Tissue ablation involves targeted destruction of tumors or benign tissues with pathologic impact using one of a variety of ablation devices based on a specific energy source, such as radiofrequency, microwave, laser, ultrasound, and cryoablation. With the exception of cryoablation, all these devices act through a common pathway of cellular hyperthermia. The overall tissue ablation market targeting numerous anatomic sites is estimated to generate $4-5 billion in annual revenue. One target which has not been successfully treated with ablation is fistula tracts. The renal nerves have also been identified as a therapeutic target for ablation in patients with poorly controlled hypertension. Endovenous ablation of varicose veins is a common and well established procedure. The estimated annual addressable markets for fistula ablation, renal denervation, and varicose veins are $300 million, $1 billion, and $240 million respectively.
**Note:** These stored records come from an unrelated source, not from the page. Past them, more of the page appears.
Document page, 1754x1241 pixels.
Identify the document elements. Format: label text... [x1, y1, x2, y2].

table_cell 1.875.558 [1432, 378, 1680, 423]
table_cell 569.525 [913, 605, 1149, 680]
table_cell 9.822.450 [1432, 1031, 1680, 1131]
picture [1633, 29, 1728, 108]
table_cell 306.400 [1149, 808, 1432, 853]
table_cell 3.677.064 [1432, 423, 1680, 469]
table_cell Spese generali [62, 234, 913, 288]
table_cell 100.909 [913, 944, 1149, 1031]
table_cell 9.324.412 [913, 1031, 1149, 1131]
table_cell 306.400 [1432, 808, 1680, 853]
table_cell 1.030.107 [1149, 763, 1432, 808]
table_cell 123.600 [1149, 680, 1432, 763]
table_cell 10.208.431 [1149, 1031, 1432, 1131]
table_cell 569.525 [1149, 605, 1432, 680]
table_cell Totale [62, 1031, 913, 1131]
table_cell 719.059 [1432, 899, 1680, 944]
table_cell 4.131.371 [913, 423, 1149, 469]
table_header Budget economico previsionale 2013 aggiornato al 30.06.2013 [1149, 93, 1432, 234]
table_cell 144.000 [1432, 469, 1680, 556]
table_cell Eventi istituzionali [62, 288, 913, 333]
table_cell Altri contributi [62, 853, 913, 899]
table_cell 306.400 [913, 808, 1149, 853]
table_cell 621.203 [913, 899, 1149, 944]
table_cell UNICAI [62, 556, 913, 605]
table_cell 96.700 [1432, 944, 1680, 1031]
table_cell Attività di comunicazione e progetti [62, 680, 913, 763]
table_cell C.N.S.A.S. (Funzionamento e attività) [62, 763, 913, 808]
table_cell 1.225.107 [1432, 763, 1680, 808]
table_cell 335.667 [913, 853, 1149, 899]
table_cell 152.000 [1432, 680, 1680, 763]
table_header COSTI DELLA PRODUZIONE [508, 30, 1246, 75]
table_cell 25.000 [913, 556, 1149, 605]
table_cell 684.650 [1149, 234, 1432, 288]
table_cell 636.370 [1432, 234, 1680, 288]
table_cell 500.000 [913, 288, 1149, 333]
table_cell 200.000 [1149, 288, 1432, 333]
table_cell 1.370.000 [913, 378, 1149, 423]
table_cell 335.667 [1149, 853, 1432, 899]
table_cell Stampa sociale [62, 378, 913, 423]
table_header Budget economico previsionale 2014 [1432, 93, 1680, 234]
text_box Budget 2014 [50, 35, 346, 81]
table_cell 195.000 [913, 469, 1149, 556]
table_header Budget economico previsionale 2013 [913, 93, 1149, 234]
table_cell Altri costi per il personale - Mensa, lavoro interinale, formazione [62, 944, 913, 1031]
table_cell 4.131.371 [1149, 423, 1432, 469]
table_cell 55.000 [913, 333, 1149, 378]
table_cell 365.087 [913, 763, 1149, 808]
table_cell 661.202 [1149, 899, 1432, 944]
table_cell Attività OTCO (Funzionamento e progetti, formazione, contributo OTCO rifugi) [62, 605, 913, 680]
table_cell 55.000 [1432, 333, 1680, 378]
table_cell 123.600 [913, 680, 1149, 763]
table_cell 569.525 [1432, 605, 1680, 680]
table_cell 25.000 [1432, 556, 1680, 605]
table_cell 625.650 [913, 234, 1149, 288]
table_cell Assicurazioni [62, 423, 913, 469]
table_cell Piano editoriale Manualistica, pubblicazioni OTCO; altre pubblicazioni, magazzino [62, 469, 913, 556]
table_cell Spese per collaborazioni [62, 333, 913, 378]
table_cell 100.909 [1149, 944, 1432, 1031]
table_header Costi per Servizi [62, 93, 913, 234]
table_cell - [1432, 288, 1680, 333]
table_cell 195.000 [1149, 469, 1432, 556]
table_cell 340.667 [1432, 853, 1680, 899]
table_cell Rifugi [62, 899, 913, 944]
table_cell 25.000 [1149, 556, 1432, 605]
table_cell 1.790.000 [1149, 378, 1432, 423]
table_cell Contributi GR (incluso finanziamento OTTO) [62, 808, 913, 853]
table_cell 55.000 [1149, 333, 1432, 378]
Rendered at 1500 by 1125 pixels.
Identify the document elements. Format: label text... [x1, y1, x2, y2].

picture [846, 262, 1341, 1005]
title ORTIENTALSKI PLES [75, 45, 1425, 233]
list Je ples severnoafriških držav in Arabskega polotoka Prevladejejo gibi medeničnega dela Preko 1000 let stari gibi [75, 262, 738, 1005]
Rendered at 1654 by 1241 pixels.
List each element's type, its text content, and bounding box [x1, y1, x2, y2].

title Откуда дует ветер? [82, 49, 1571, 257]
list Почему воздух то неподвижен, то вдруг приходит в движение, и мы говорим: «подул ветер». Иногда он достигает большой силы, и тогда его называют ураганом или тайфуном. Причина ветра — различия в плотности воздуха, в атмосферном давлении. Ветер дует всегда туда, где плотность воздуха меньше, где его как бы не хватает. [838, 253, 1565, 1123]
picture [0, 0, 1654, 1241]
All commercially available devices rely on some form of console to generate the ablation energy. These consoles, whether sold or leased as capital equipment or incorporated to the disposable cost, represent a significant proportion of the cost of the technology and the procedure, dramatically impacting procedural margins. These consoles require ongoing maintenance and monitoring by the manufacturer and local facility technical staff to assure they remain safe for use in patients. This can be particularly burdensome when commercializing such devices in emerging markets where access to qualified biomedical personnel may be limited.
We are developing completely disposable tissue ablation devices based on direct thermal ablation using heated fluid. We take advantage of the fact that all currently available energy sources, except cryoablation, act through the same common pathway of cellular hyperthermia. Caldus uses a proprietary disposable infusion device to continuously deliver heated fluid to a specially designed balloon catheter, which heats the target tissue above its cytotoxic threshold according to a specific pattern. Although, we believe this technology is applicable to over a dozen ablation targets, we have decided to initially focus on developing devices to treat fistula tracts, perform renal denervation and endovenous ablation of varicose veins. Once these products are commercialized, we believe that our completely disposable system will have lower procedural costs and higher margins than existing technologies. We anticipate applying the technology to other target tissues as resources permit.